## TO DO
This exercise needs all of the entries set down again, exactly as they read.

## THE INPUT

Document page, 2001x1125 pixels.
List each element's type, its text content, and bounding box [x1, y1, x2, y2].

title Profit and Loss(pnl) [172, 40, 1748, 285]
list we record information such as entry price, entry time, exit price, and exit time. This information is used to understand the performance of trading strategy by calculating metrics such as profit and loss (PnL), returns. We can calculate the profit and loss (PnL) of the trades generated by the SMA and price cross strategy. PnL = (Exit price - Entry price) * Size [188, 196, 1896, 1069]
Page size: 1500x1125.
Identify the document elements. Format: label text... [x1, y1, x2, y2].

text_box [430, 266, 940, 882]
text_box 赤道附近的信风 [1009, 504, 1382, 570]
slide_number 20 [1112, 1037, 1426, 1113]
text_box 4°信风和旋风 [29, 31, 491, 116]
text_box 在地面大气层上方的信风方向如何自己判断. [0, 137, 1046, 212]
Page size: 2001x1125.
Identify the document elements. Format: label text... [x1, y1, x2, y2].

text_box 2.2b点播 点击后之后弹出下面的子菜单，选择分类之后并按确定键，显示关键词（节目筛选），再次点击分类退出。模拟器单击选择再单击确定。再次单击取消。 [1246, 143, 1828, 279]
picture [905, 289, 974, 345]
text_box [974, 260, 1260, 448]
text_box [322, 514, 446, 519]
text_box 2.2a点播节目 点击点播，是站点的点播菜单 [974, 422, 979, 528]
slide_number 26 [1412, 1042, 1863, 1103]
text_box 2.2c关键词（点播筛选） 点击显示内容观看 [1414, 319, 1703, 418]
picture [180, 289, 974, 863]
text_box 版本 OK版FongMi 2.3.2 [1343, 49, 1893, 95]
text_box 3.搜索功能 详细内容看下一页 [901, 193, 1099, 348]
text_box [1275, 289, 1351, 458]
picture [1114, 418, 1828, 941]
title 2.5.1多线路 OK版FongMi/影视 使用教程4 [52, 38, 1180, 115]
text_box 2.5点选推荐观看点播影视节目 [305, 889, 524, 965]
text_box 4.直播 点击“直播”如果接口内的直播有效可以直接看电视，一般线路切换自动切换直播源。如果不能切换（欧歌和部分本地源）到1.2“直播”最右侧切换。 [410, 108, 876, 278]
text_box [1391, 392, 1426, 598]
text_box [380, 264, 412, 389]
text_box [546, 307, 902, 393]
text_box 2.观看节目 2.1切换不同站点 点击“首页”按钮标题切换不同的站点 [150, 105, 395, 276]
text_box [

## PROBLEM SOLUTION
Document page, 2001x1125 pixels.
List each element's type, its text content, and bounding box [x1, y1, x2, y2].

title Profit and Loss(pnl) [172, 40, 1748, 285]
list we record information such as entry price, entry time, exit price, and exit time. This information is used to understand the performance of trading strategy by calculating metrics such as profit and loss (PnL), returns. We can calculate the profit and loss (PnL) of the trades generated by the SMA and price cross strategy. PnL = (Exit price - Entry price) * Size [188, 196, 1896, 1069]
Page size: 1500x1125.
Identify the document elements. Format: label text... [x1, y1, x2, y2].

text_box [430, 266, 940, 882]
text_box 赤道附近的信风 [1009, 504, 1382, 570]
slide_number 20 [1112, 1037, 1426, 1113]
text_box 4°信风和旋风 [29, 31, 491, 116]
text_box 在地面大气层上方的信风方向如何自己判断. [0, 137, 1046, 212]
Page size: 2001x1125.
Identify the document elements. Format: label text... [x1, y1, x2, y2].

text_box 2.2b点播 点击后之后弹出下面的子菜单，选择分类之后并按确定键，显示关键词（节目筛选），再次点击分类退出。模拟器单击选择再单击确定。再次单击取消。 [1246, 143, 1828, 279]
picture [905, 289, 974, 345]
text_box [974, 260, 1260, 448]
text_box [322, 514, 446, 519]
text_box 2.2a点播节目 点击点播，是站点的点播菜单 [974, 422, 979, 528]
slide_number 26 [1412, 1042, 1863, 1103]
text_box 2.2c关键词（点播筛选） 点击显示内容观看 [1414, 319, 1703, 418]
picture [180, 289, 974, 863]
text_box 版本 OK版FongMi 2.3.2 [1343, 49, 1893, 95]
text_box 3.搜索功能 详细内容看下一页 [901, 193, 1099, 348]
text_box [1275, 289, 1351, 458]
picture [1114, 418, 1828, 941]
title 2.5.1多线路 OK版FongMi/影视 使用教程4 [52, 38, 1180, 115]
text_box 2.5点选推荐观看点播影视节目 [305, 889, 524, 965]
text_box 4.直播 点击“直播”如果接口内的直播有效可以直接看电视，一般线路切换自动切换直播源。如果不能切换（欧歌和部分本地源）到1.2“直播”最右侧切换。 [410, 108, 876, 278]
text_box [1391, 392, 1426, 598]
text_box [380, 264, 412, 389]
text_box [546, 307, 902, 393]
text_box 2.观看节目 2.1切换不同站点 点击“首页”按钮标题切换不同的站点 [150, 105, 395, 276]
text_box [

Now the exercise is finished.